Provided material:
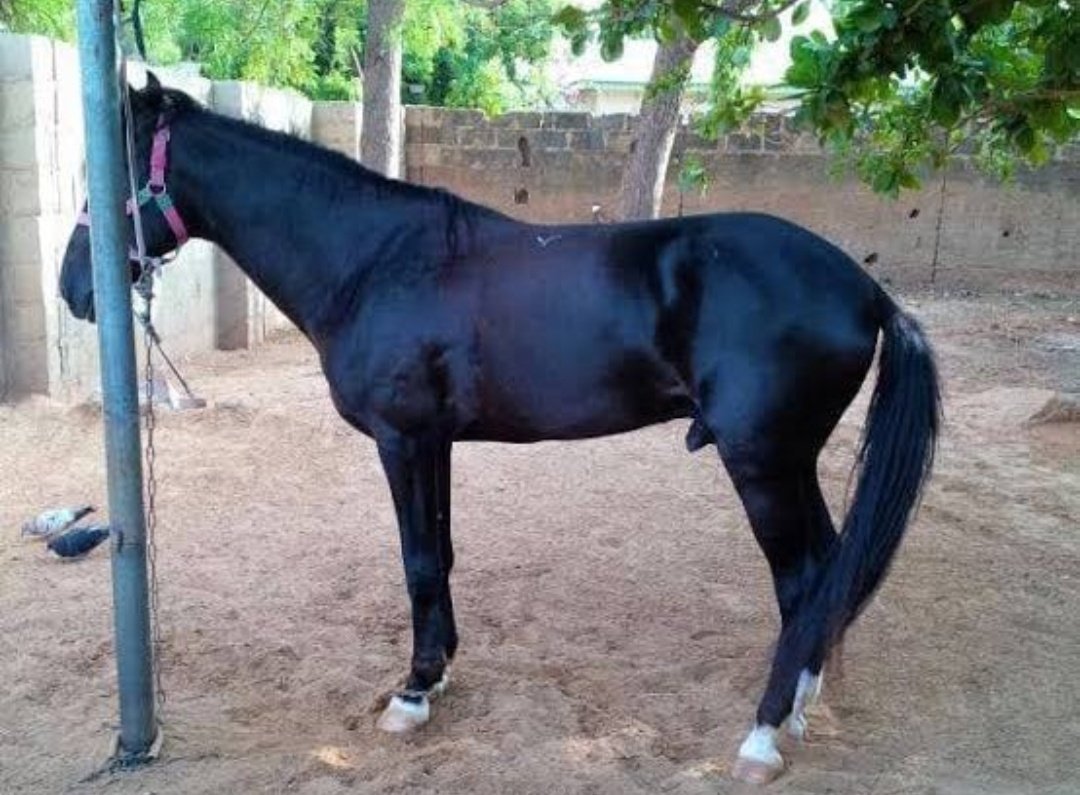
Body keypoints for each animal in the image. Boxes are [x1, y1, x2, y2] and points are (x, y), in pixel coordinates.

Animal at [59, 76, 940, 784]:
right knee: (829, 567)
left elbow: (417, 561)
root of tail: (866, 290)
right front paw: (441, 672)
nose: (76, 288)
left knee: (802, 579)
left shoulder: (402, 439)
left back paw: (762, 733)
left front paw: (412, 693)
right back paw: (800, 705)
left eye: (119, 166)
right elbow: (442, 555)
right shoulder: (436, 442)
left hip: (762, 463)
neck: (375, 259)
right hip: (792, 461)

What to do: Filter the listing above for lines with the word "right", and copy each one you find.

Response for this exercise:
right knee: (829, 567)
right front paw: (441, 672)
right back paw: (800, 705)
right elbow: (442, 555)
right shoulder: (436, 442)
right hip: (792, 461)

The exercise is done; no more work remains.